The plot of this episode is that Kazuma is fed up with the trauma he experienced in the movie. They got a nice reward by defeating Sylvia, but sure enough, things still find a way to go badly for Kazuma. I don't blame Kazuma for being frustrated. Despite being a lazy and lecherous teenager, he is still arguably the most sane person in the room compared to the rest of his companions. The skit revolving around the plant mimic monster perfectly summarizes why these guys worked as a comedy group. You have Kazuma trying to get everybody under control while the three girls find themselves in trouble. He tries to go along with their craziness, only to be the primary one disillusioned by everything happening. I like that he gave up on his journey to be a monk because he was just so disappointed after seeing through the plant mimic's act.

I was waiting for that twist for the entire skit because that's just how the show has trained me at this point, but I still laughed because of how the animation and voice acting elevate many of the show's comedic bits. The actors are screaming at the top of their lungs, and the facial animations are the perfect blend of fluid and goofy. There's also a snappiness here that I don't think has been emulated by that many other comedy series lately. If anything, we've seen a rise in a lot of action shows in the past few years, so seeing something with this pacing land consecutive jokes in such succession feels perfect.

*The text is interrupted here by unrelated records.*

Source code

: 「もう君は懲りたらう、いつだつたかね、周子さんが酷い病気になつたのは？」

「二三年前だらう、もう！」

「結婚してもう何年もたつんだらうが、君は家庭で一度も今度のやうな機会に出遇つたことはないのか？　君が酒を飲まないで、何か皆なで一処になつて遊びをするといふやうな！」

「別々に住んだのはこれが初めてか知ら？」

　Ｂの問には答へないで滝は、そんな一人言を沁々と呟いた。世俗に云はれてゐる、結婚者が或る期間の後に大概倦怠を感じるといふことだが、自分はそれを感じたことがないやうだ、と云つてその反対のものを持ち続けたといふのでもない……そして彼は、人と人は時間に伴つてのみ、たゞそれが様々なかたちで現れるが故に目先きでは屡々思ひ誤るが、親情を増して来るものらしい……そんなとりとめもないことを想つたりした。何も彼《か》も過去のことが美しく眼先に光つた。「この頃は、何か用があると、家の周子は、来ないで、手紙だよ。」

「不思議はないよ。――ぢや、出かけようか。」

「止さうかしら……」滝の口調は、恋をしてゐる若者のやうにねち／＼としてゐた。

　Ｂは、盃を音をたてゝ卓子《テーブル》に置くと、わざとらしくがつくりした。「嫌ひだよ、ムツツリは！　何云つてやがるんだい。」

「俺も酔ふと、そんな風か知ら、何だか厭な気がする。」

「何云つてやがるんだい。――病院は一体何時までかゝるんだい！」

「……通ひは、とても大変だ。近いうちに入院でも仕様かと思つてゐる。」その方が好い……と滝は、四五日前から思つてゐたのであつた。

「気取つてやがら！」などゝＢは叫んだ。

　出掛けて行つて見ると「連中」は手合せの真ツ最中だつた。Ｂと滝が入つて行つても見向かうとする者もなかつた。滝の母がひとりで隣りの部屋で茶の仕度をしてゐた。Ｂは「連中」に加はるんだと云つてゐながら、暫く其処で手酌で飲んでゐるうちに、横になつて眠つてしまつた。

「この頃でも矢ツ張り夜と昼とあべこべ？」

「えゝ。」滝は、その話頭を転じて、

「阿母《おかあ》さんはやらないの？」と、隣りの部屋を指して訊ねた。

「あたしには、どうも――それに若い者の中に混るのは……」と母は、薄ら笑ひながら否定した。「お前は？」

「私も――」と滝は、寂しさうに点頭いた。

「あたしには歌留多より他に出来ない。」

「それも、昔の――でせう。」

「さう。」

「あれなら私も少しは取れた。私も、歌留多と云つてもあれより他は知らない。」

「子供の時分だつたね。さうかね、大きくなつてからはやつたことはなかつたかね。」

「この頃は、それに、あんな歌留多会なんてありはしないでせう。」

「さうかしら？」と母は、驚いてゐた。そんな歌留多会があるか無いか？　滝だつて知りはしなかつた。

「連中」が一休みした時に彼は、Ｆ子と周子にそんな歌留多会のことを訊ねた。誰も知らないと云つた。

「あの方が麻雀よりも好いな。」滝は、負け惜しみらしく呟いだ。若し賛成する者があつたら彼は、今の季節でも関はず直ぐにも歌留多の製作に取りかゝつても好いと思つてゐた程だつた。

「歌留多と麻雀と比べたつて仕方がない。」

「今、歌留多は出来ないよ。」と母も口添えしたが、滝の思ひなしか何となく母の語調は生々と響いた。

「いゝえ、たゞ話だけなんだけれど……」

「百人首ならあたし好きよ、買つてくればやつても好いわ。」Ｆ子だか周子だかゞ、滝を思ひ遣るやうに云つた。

I can watch twelve episodes like this and not get bored, but I'm curious to see if there are other overarching setups. It was nice to hear Kazuma talk a little bit about what his life was like back home, and this new diplomatic situation that he finds himself in sounds like it'll be interesting. But I'm curious whether there will be a follow-up on the relationship between Kazuma and Megumi. Those two seemed to be developing a budding romance the last time we saw them, and there are hints of that still being the case here, even if it did result in a punchline. I'd like to see that romance blossom at least a little bit to satisfy the romantic comedy appreciator in me, as well as the comedic possibilities.

Disclosure: Kadokawa World Entertainment (KWE), a wholly owned subsidiary of Kadokawa Corporation, is the majority owner of Anime News Network, LLC. One or more of the companies mentioned in this article are part of the Kadokawa Group of Companies.